Onbeşinci Bölüm

24 8 3
                                    

Multimedya: Batuhan ARIKAN

Emir KORHAN:

Doktorlar Duru'nun zorlu bir ameliyat geçirdiğini ve kendisini toparlayan kadar uyutulacağını söylemişti ve bunun üzerinden tam bir hafta geçmişti. Duru bugün uyanacaktı.

Bir haftadır artık monotonlaşan döngüyü yine gerçekleştirdik. Sabah kalkıyor,eve gidip duş alıyordum. Daha sonrasında dışarıdan yemek alarak tekrar Duru'nun odasına gidiyordum. Ben gelene kadar başka biri bekliyordu. Yemeği herzaman çift kişilik alıyordum,belki Duru uyanır diye...

Sonra ise pencerenin yanındaki koltuğa oturuyordum. Bir haftadır ay ışığını göremiyordum; ne ay görünüyordu ne de Duru uyanıyordu.

Bu akşam ise diğer akşamlara inat ay dolunaydı ve bu bile bana umut vermişti. Duru'yu tanıdığımdan beri ay a bakmıyordum. Duru varken hiçbir ışığa ihtiyacım yoktu.

Sol taraftan bir kıpırtı olduğunda Duru'nun uyanmış olduğunu düşündüm. O tarafa doğru baktığımda Duru oksijen maskesini çıkarmış öksürüyordu.

Hemen yanına gittim ve başını elim ile kaldırıp su içirdim. Bir haftadır hasret kaldığım gözlerine doyasıya bakmak için yanındaki koltuğa oturdum.

"İyimisin ay ışığım?"

Duru:
"Emir... Ağrım var..."

"Biliyorum balım,dinlen biraz."

Duru:
"Ne oldu Emir? B-ben annemin yanına gitmiştim... Emir annem beni bıraktı! Beni terk etti..."

Duru son sözlerini söyledikten sonra kasıla kasıla ağlamaya başladı. İçimden iyiki annen seni bıraktı ,iyiki seni terk etti ,dedim. Aksi takdirde ben nasıl dayanırdım...

Duru ÖZTÜRK:

Her yerimde ağrılar vardı ve bu ağrılar hiç geçeceğe benzemiyordu.
Emir rahatlamış görünüyordu ve bunun nedeninin yalnızca benim uyanmam olduğunu söylüyordu.

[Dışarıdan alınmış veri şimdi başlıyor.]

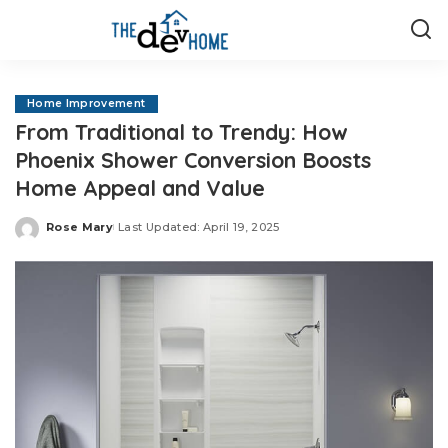
Home Improvement
From Traditional to Trendy: How
Phoenix Shower Conversion Boosts
Home Appeal and Value
Rose Mary
Last Updated: April 19, 2025
Posted
by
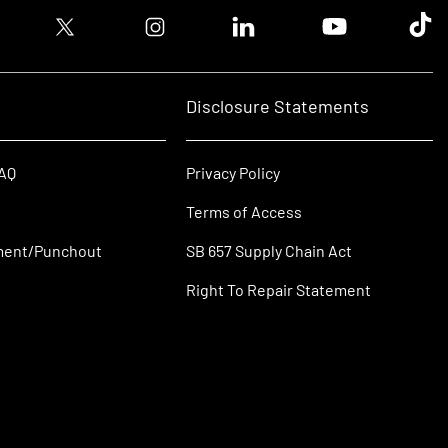
ook logo
Twitter logo
Instagram logo
Linkedin logo
Youtube logo
Tik T
Disclosure Statements
FAQ
Privacy Policy
Terms of Access
ment/Punchout
SB 657 Supply Chain Act
Right To Repair Statement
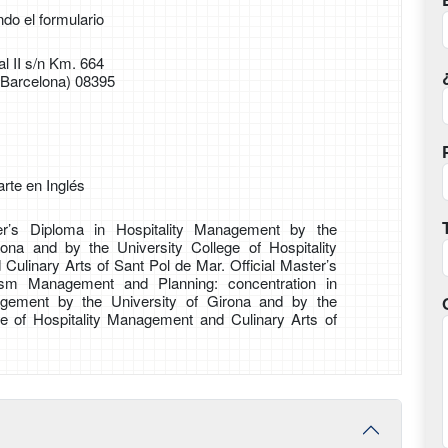
ndo el formulario
l II s/n Km. 664
(Barcelona) 08395
rte en Inglés
er’s Diploma in Hospitality Management by the
rona and by the University College of Hospitality
ulinary Arts of Sant Pol de Mar. Official Master’s
ism Management and Planning: concentration in
agement by the University of Girona and by the
ge of Hospitality Management and Culinary Arts of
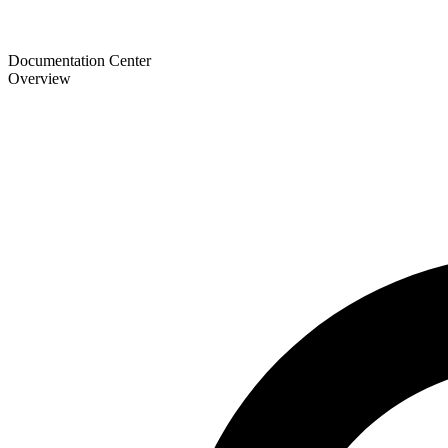
Documentation Center
Overview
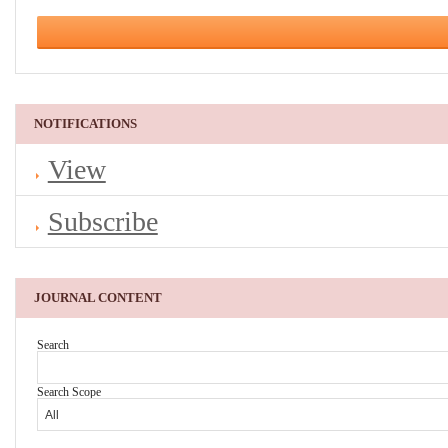
NOTIFICATIONS
View
Subscribe
JOURNAL CONTENT
Search
Search Scope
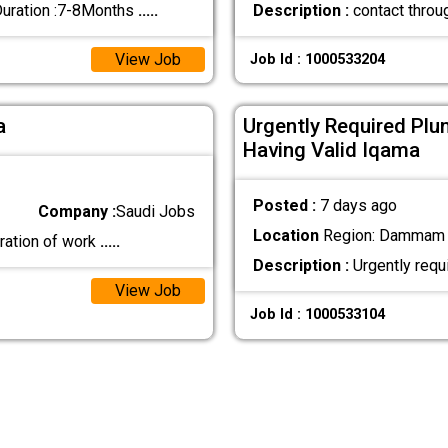
Duration :7-8Months
.....
Description :
contact thro
View Job
Job Id : 1000533204
a
Urgently Required Plu
Having Valid Iqama
Posted :
7 days ago
Company :
Saudi Jobs
Location
Region: Dammam ,
ration of work
.....
Description :
Urgently requ
View Job
Job Id : 1000533104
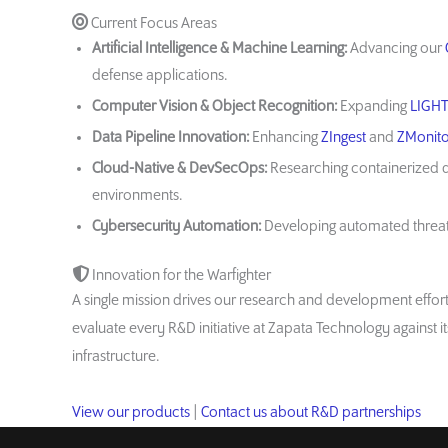
Current Focus Areas
Artificial Intelligence & Machine Learning:
Advancing our
defense applications.
Computer Vision & Object Recognition:
Expanding
LIGH
Data Pipeline Innovation:
Enhancing
ZIngest
and
ZMonito
Cloud-Native & DevSecOps:
Researching containerized d
environments.
Cybersecurity Automation:
Developing automated threat 
Innovation for the Warfighter
A single mission drives our research and development effo
evaluate every R&D initiative at Zapata Technology against 
infrastructure.
View our products
|
Contact us about R&D partnerships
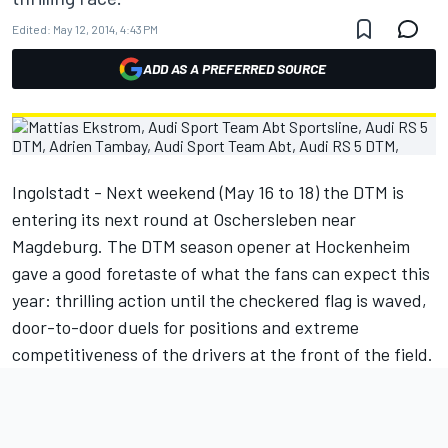
Edited:
May 12, 2014, 4:43 PM
ADD AS A PREFERRED SOURCE
Ingolstadt - Next weekend (May 16 to 18) the DTM is
entering its next round at Oschersleben near
Magdeburg. The DTM season opener at Hockenheim
gave a good foretaste of what the fans can expect this
year: thrilling action until the checkered flag is waved,
door-to-door duels for positions and extreme
competitiveness of the drivers at the front of the field.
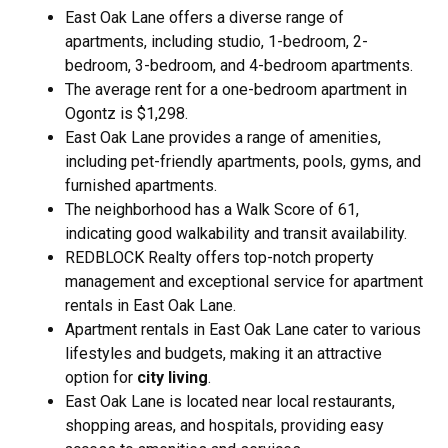
East Oak Lane offers a diverse range of
apartments, including studio, 1-bedroom, 2-
bedroom, 3-bedroom, and 4-bedroom apartments.
The average rent for a one-bedroom apartment in
Ogontz is $1,298.
East Oak Lane provides a range of amenities,
including pet-friendly apartments, pools, gyms, and
furnished apartments.
The neighborhood has a Walk Score of 61,
indicating good walkability and transit availability.
REDBLOCK Realty offers top-notch property
management and exceptional service for apartment
rentals in East Oak Lane.
Apartment rentals in East Oak Lane cater to various
lifestyles and budgets, making it an attractive
option for
city living
.
East Oak Lane is located near local restaurants,
shopping areas, and hospitals, providing easy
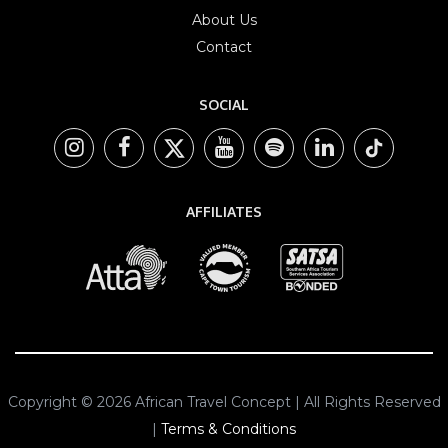
About Us
Contact
SOCIAL
AFFILIATES
Copyright © 2026 African Travel Concept | All Rights Reserved
|
Terms & Conditions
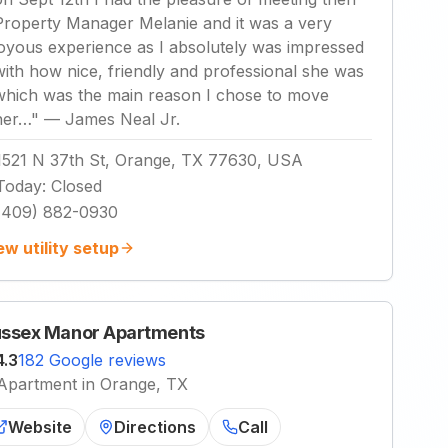
Property Manager Melanie and it was a very
joyous experience as I absolutely was impressed
with how nice, friendly and professional she was
which was the main reason I chose to move
her…
"
—
James Neal Jr.
1521 N 37th St, Orange, TX 77630, USA
Today
:
Closed
(409) 882-0930
ew utility setup
ssex Manor Apartments
4.3
182 Google reviews
Apartment in Orange, TX
Website
Directions
Call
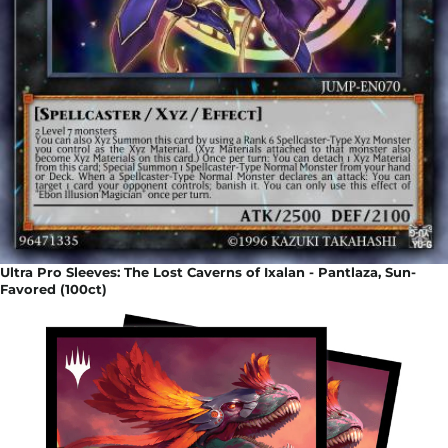
Ultra Pro Sleeves: The Lost Caverns of Ixalan - Pantlaza, Sun-
Favored (100ct)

Emir beni bu kadar mı çok seviyordu? Peki ben? Ben onun bu sevgisini hak ediyormuydum? Babam bile sevmemiş beni , Emir neden sevsin?!

"Emir... Babama ne oldu?"

Emir:
"Göz altına alındı ama aklî dengesi nedeniyle serbest bırakıldı."

"Yani o bana zarar-"

Emir:
"Hiç izin verirmiyim ay ışığım. Ruh ve sinir hastalıkları Hastanesi'ne kaldırıldı. Artık sana zarar veremez."

"İzmir'e ne zaman gideceğiz?"

Emir:
"Bizimkiler yarın akşam yola çıkacaklar."

"Biz gitmiyorum yuz?"

Emir:
"Gidiyoruz ama sen biraz daha iyileş ,o zaman gideriz."

Emir'e sakince başımı salladığım sırada kapı kırılırcasına açıldı ve içeriye bizimkiler girdi. Galiba uyandığımı biliyorlardı çünkü şaşırmamışlardı.

Gökçe:
"Duru!"

Ece:
"Hadi sana makyaj yapalım!"

Batuhan:
"Ne makyajı güzelim ya?"

Ece:
"Sen konuşma Batu!"

Batuhan:
"Ama güzelim Duru'nun duru bir güzelliği var."

Emir:
"Öyledir benim sevgilim."

Hepsi kendi hallerinde konuşurlarken Emre kapının hemen yanında bana bakıyordu. Gözlerinde hüzün vardı.

Onu anlamak çok da zor değildi. Sevdiği kız başkasıyla sevgili olmuştu. Hatta sevgilisi en yakın arkadaşıydı. Peki bu hüzün bunun içinmiydi yoksa benim için korktuğundan mı?